LINN Energy (NASDAQ: LINE) has become a battleground stock this year. That's what happens when a high-yielding company with a large retail investor base comes under attack from those that don't see the company the same way. At some point all that noise will fade and investors will be left with ... what exactly?
Let's ignore the noise from dissenting opinions on LINN's accounting practices, and let's also forget the company is still in the midst of an informal SEC inquiry. What are the basic reasons why an investor would own units of LINN Energy or shares of its affiliate LinnCo (NASDAQ: LNCO)?
Reason No. 1: Double-digit distribution
Let's face it, reason numero uno why someone would invest in LINN Energy is the yield. The company throws off some serious coin every single month. Investors buying today could lock in an 11% yield with LINN and about 10% with LinnCo. For investors looking for a hefty supply of monthly income, there aren't very many options. Investors could choose Vanguard Natural Resources (NASDAQ: VNR) monthly payout, but at 9% it's quite a bit less. Not only that but Vanguard Natural Resources is nowhere near the size of LINN, which is the tops in the sector.
Reason No. 2: Secured cash flows
LINN's secret sauce is its hedging program. LINN hedges 100% of its production for four to six years with a combination of 70% swaps and 30% puts. The swaps lock in margins while the puts provide some upside if commodity prices rise. No other producer hedges as much production for as long as LINN does. Using Vanguard Natural Resources again as an example, it only hedges 85% of its production.
Those with a negative opinion of LINN have pointed to how LINN accounts for its hedging practices as a reason to sell. Yet I think its important to look past this to see what LINN is hedging in the first place. LINN is producing oil and gas from more than 19,000 oil and gas wells. These producing wells are the core of LINN Energy.
Provided it closes its deal for Berry Petroleum (NYSE: BRY), LINN is a company that will hold 6.6 trillion feet of natural gas equivalent reserves. It's also expected to produce from those reserves for the next 17 years. To put that in rough context, 5 trillion cubic feet of natural gas is enough to meet the needs of 5 million households for 15 years. Put another way, LINN Energy itself could supply the energy needs for an area the size of my current home state of South Carolina for nearly two decades. LINN hedges to simply ensure it has stable cash flows as it meets America's energy needs.
Reason No. 3: Great growth prospects
LINN is an acquisition machine with more than 50 deals under its belt at an announced value of nearly $15 billion. In addition to the transformative Berry transaction that it's still trying to close, the company just recently announced another $525 million deal to lock up more oil and gas assets in the Permian Basin.

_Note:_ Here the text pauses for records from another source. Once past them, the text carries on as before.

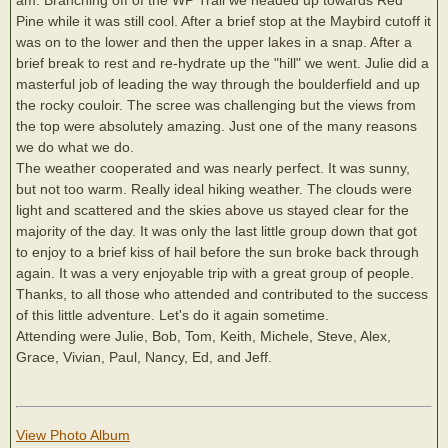
Pine while it was still cool. After a brief stop at the Maybird cutoff it
was on to the lower and then the upper lakes in a snap. After a
brief break to rest and re-hydrate up the "hill" we went. Julie did a
masterful job of leading the way through the boulderfield and up
the rocky couloir. The scree was challenging but the views from
the top were absolutely amazing. Just one of the many reasons
we do what we do.
The weather cooperated and was nearly perfect. It was sunny,
but not too warm. Really ideal hiking weather. The clouds were
light and scattered and the skies above us stayed clear for the
majority of the day. It was only the last little group down that got
to enjoy to a brief kiss of hail before the sun broke back through
again. It was a very enjoyable trip with a great group of people.
Thanks, to all those who attended and contributed to the success
of this little adventure. Let's do it again sometime.
Attending were Julie, Bob, Tom, Keith, Michele, Steve, Alex,
Grace, Vivian, Paul, Nancy, Ed, and Jeff.
View Photo Album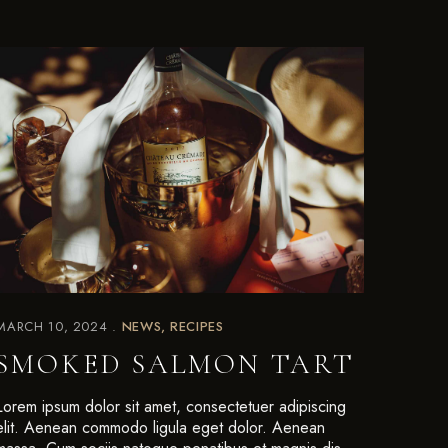
MARCH 10, 2024
NEWS
RECIPES
SMOKED SALMON TART
Lorem ipsum dolor sit amet, consectetuer adipiscing
elit. Aenean commodo ligula eget dolor. Aenean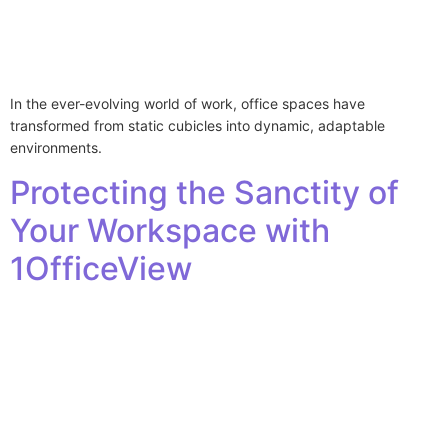
In the ever-evolving world of work, office spaces have
transformed from static cubicles into dynamic, adaptable
environments.
Protecting the Sanctity of
Your Workspace with
1OfficeView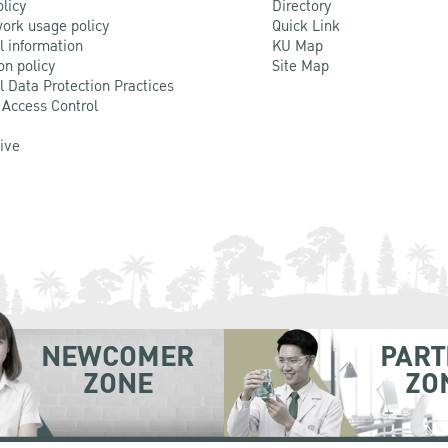
olicy
Directory
ork usage policy
Quick Link
l information
KU Map
on policy
Site Map
l Data Protection Practices
 Access Control
Live
NEWCOMER
PART
ZONE
ZO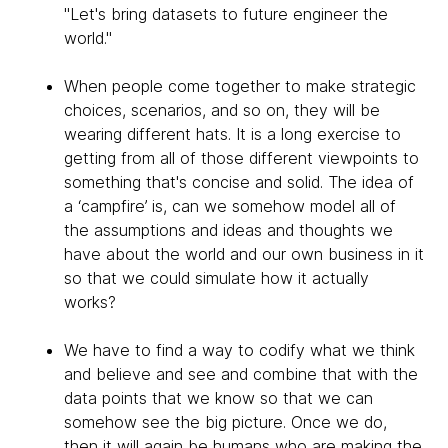
"Let's bring datasets to future engineer the
world."
When people come together to make strategic
choices, scenarios, and so on, they will be
wearing different hats. It is a long exercise to
getting from all of those different viewpoints to
something that's concise and solid. The idea of
a ‘campfire’ is, can we somehow model all of
the assumptions and ideas and thoughts we
have about the world and our own business in it
so that we could simulate how it actually
works?
We have to find a way to codify what we think
and believe and see and combine that with the
data points that we know so that we can
somehow see the big picture. Once we do,
then it will again be humans who are making the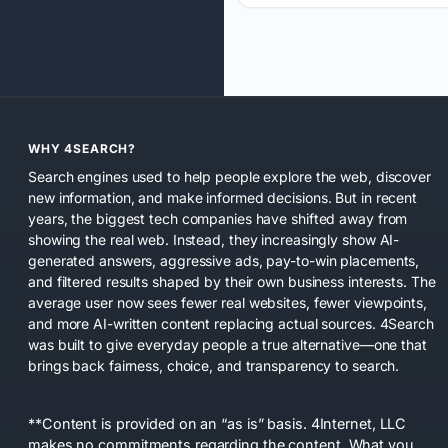
WHY 4SEARCH?
Search engines used to help people explore the web, discover
new information, and make informed decisions. But in recent
years, the biggest tech companies have shifted away from
showing the real web. Instead, they increasingly show AI-
generated answers, aggressive ads, pay-to-win placements,
and filtered results shaped by their own business interests. The
average user now sees fewer real websites, fewer viewpoints,
and more AI-written content replacing actual sources. 4Search
was built to give everyday people a true alternative—one that
brings back fairness, choice, and transparency to search.
**Content is provided on an “as is” basis. 4Internet, LLC
makes no commitments regarding the content. What you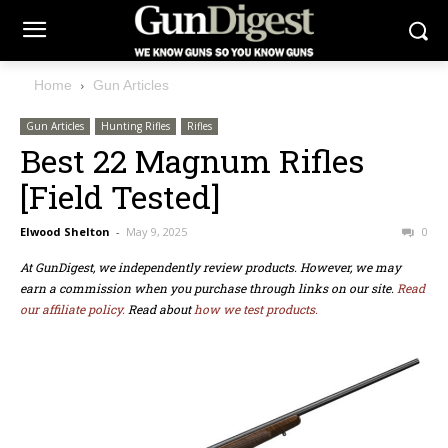
Home
Gun Articles
Gun Articles
Hunting Rifles
Rifles
Best 22 Magnum Rifles
[Field Tested]
Elwood Shelton
-
May 9, 2025
0
At GunDigest, we independently review products. However, we may
earn a commission when you purchase through links on our site.
Read
our affiliate policy.
Read about
how we test products.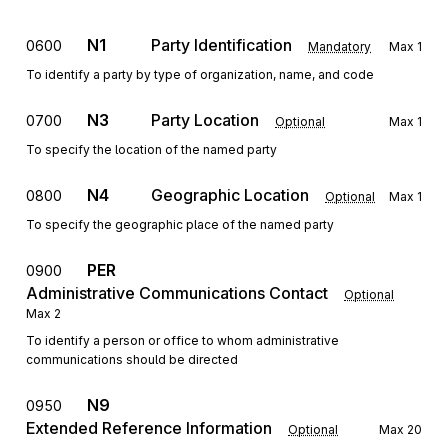
N1
Party Identification
0600
Mandatory
Max
1
To identify a party by type of organization, name, and code
N3
Party Location
0700
Optional
Max
1
To specify the location of the named party
N4
Geographic Location
0800
Optional
Max
1
To specify the geographic place of the named party
PER
0900
Administrative Communications Contact
Optional
Max
2
To identify a person or office to whom administrative
communications should be directed
N9
0950
Extended Reference Information
Optional
Max
20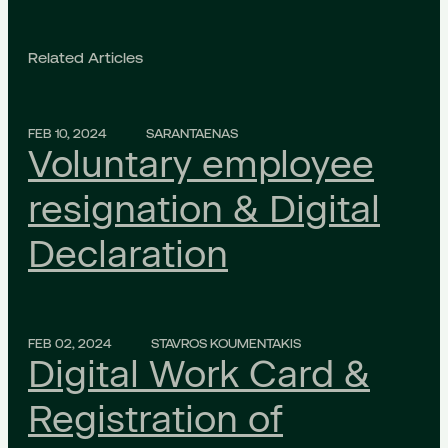
Related Articles
FEB 10, 2024
SARANTAENAS
Voluntary employee
resignation & Digital
Declaration
FEB 02, 2024
STAVROS KOUMENTAKIS
Digital Work Card &
Registration of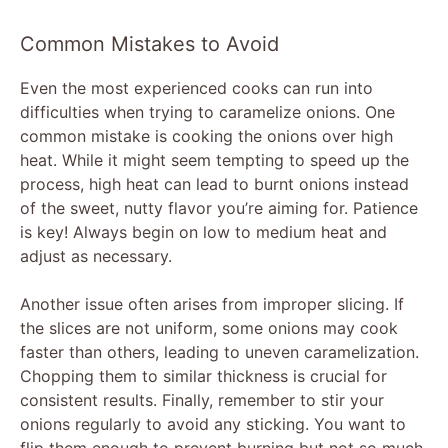
Common Mistakes to Avoid
Even the most experienced cooks can run into
difficulties when trying to caramelize onions. One
common mistake is cooking the onions over high
heat. While it might seem tempting to speed up the
process, high heat can lead to burnt onions instead
of the sweet, nutty flavor you’re aiming for. Patience
is key! Always begin on low to medium heat and
adjust as necessary.
Another issue often arises from improper slicing. If
the slices are not uniform, some onions may cook
faster than others, leading to uneven caramelization.
Chopping them to similar thickness is crucial for
consistent results. Finally, remember to stir your
onions regularly to avoid any sticking. You want to
flip them enough to prevent burning but not so much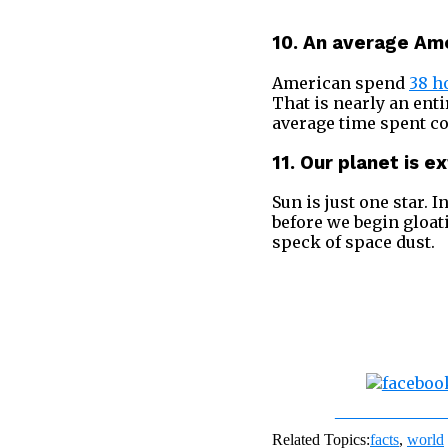
10. An average Ame
American spend
38 h
That is nearly an ent
average time spent c
11. Our planet is e
Sun is just one star. In
before we begin gloa
speck of space dust.
Share on Fac
Related Topics:
facts
,
world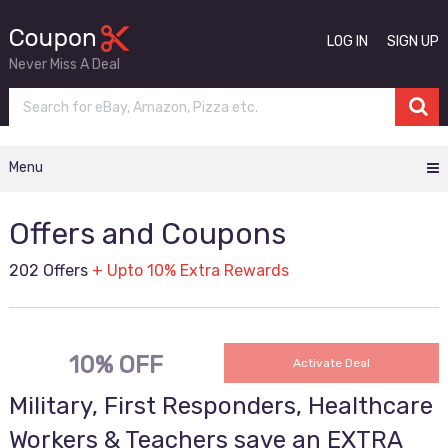
LOG IN
SIGN UP
Never Miss A Deal
Menu
Offers and Coupons
202 Offers
+ Upto 10% Extra Rewards
10% OFF
Activate Deal
Military, First Responders, Healthcare
Workers & Teachers save an EXTRA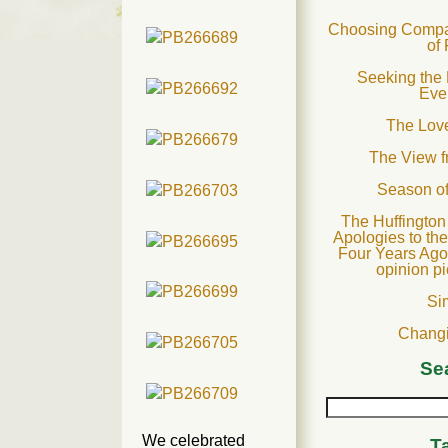
Choosing Compas
of
Seeking the 
Eve
The Love
The View 
Season o
The Huffington
Apologies to th
Four Years Ago
opinion p
Si
Changi
Se
We celebrated
T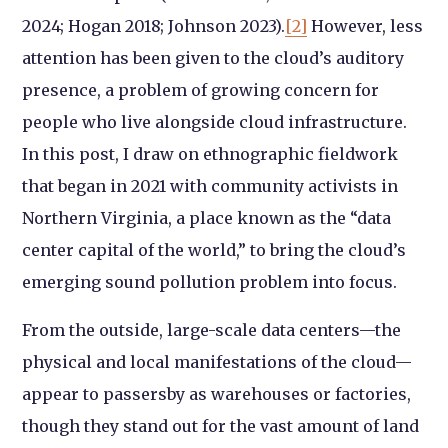
2024; Hogan 2018; Johnson 2023).
[2]
However, less
attention has been given to the cloud’s auditory
presence, a problem of growing concern for
people who live alongside cloud infrastructure.
In this post, I draw on ethnographic fieldwork
that began in 2021 with community activists in
Northern Virginia, a place known as the “data
center capital of the world,” to bring the cloud’s
emerging sound pollution problem into focus.
From the outside, large-scale data centers—the
physical and local manifestations of the cloud—
appear to passersby as warehouses or factories,
though they stand out for the vast amount of land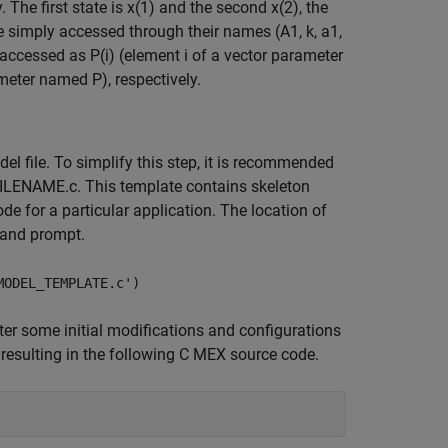
he first state is x(1) and the second x(2), the
are simply accessed through their names (A1, k, a1,
accessed as P(i) (element i of a vector parameter
meter named P), respectively.
l file. To simplify this step, it is recommended
ILENAME.c. This template contains skeleton
de for a particular application. The location of
mand prompt.
MODEL_TEMPLATE.c')
ter some initial modifications and configurations
 resulting in the following C MEX source code.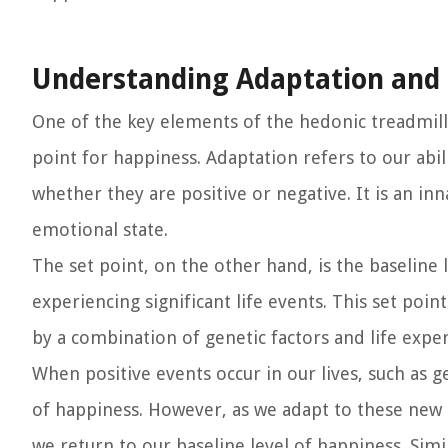
Understanding Adaptation and 
One of the key elements of the hedonic treadmill 
point for happiness. Adaptation refers to our ab
whether they are positive or negative. It is an i
emotional state.
The set point, on the other hand, is the baseline 
experiencing significant life events. This set poin
by a combination of genetic factors and life exper
When positive events occur in our lives, such as get
of happiness. However, as we adapt to these new c
we return to our baseline level of happiness. Simil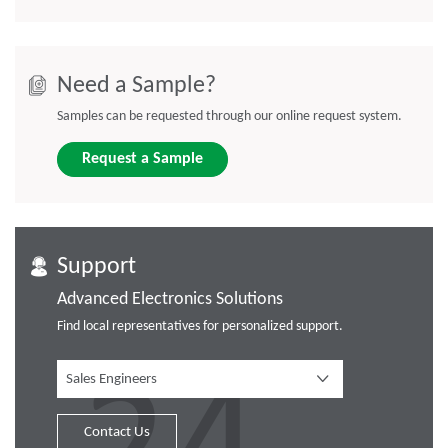
Need a Sample?
Samples can be requested through our online request system.
Request a Sample
Support
Advanced Electronics Solutions
Find local representatives for personalized support.
Sales Engineers
Contact Us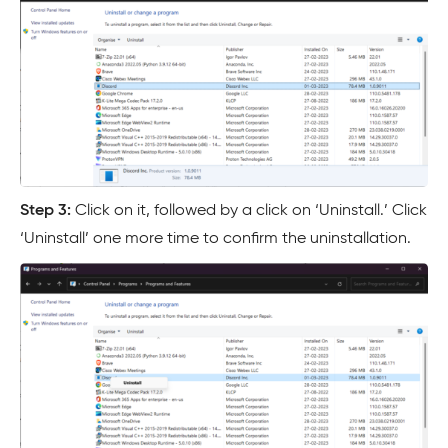
Step 3:
Click on it, followed by a click on ‘Uninstall.’ Click
‘Uninstall’ one more time to confirm the uninstallation.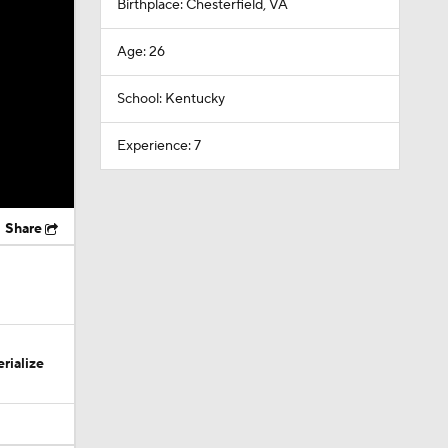
Birthplace: Chesterfield, VA
Age: 26
School: Kentucky
Experience: 7
Share
rialize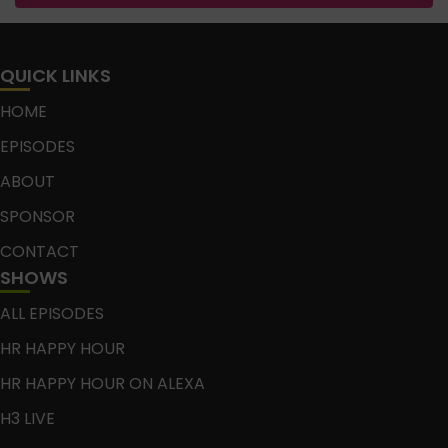
QUICK LINKS
HOME
EPISODES
ABOUT
SPONSOR
CONTACT
SHOWS
ALL EPISODES
HR HAPPY HOUR
HR HAPPY HOUR ON ALEXA
H3 LIVE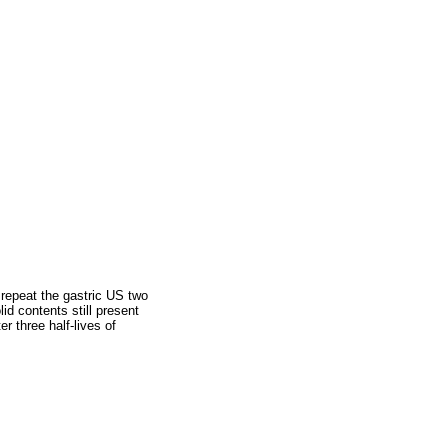
repeat the gastric US two
id contents still present
r three half-lives of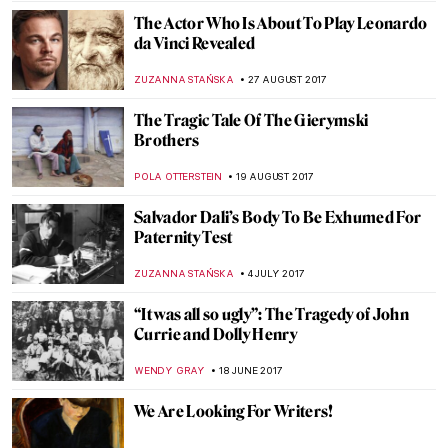
CRW Nevinson: A World of Men Enslaved to
a Terrific Machine of Their Own Making
WENDY GRAY
14 NOVEMBER 2017
Watch This Emotional Interview With
Richard Tuttle
ZUZANNA STANSKA
9 NOVEMBER 2017
Everything You Must Know About James
Ensor
ZUZANNA STANSKA
30 OCTOBER 2017
Victor Vasarely – The Master Of Op-Art
ZUZANNA STAŃSKA
1 OCTOBER 2017
Salvador Dali Exhumation Shows The
Truth About His Fatherhood And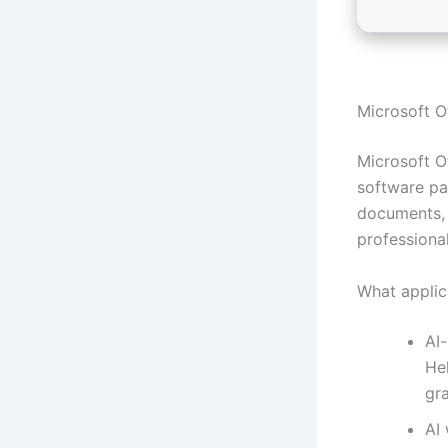
Microsoft Of
Microsoft Of
software pa
documents, 
professiona
What applic
AI
Hel
gr
AI 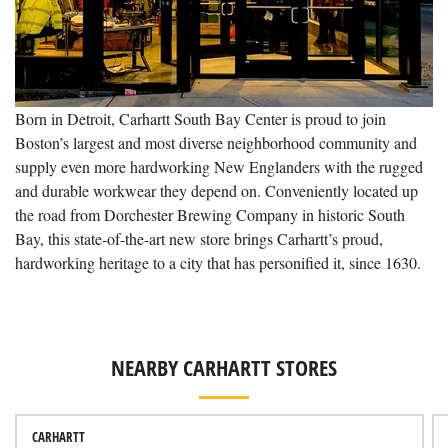
Born in Detroit, Carhartt South Bay Center is proud to join
Boston’s largest and most diverse neighborhood community and
supply even more hardworking New Englanders with the rugged
and durable workwear they depend on. Conveniently located up
the road from Dorchester Brewing Company in historic South
Bay, this state-of-the-art new store brings Carhartt’s proud,
hardworking heritage to a city that has personified it, since 1630.
NEARBY CARHARTT STORES
CARHARTT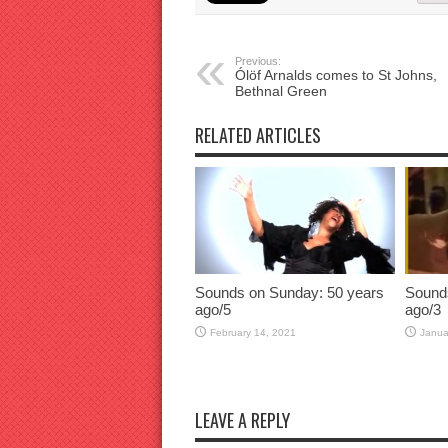
Previous:
Ólöf Arnalds comes to St Johns,
Bethnal Green
RELATED ARTICLES
Sounds on Sunday: 50 years
Sound
ago/5
ago/3
February 14, 2021
Janua
LEAVE A REPLY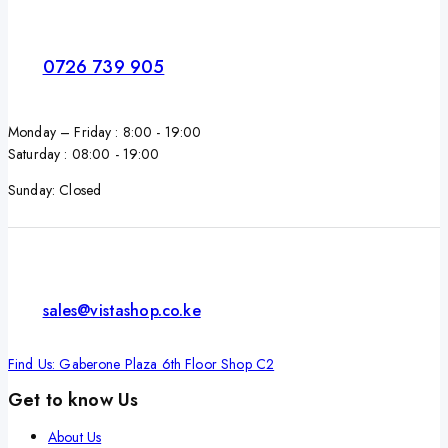
0726 739 905
Monday – Friday : 8:00 - 19:00
Saturday : 08:00 - 19:00
Sunday: Closed
sales@vistashop.co.ke
Find Us: Gaberone Plaza 6th Floor Shop C2
Get to know Us
About Us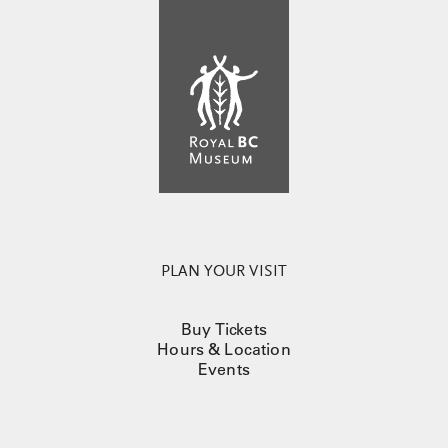
PLAN YOUR VISIT
Buy Tickets
Hours & Location
Events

The company sees a very robust market over the next few years as an increasing number of exploration and production companies shed mature assets to rebuild balance sheets or fund growth projects. For example, LINN played a role in helping the beleaguered oil giant BP (NYSE: BP) repair its balance sheet last year. The company engaged in two separate transactions with BP that saw LINN acquiring over $2.2 billion dollars in assets. BP needed the money to help repair a hole in its balance sheet that sprung after its disaster in the Gulf of Mexico. Further, with so many oil and gas exploration companies in need of cash to fund aggressive drilling programs, LINN should continue to have its hands full in its quest to consolidate the mature oil and gas wells these companies no longer want.
LINN might be in the spotlight these days for its bookkeeping, but at its core it's an income-focused oil-and-gas company. Investors with a long-term mindset should remember that. This is a real company that owns real oil and gas wells and really does produce income. Bottom line: Investors looking for income that's secured by oil and gas production that will grow by acquisition should consider buying LINN.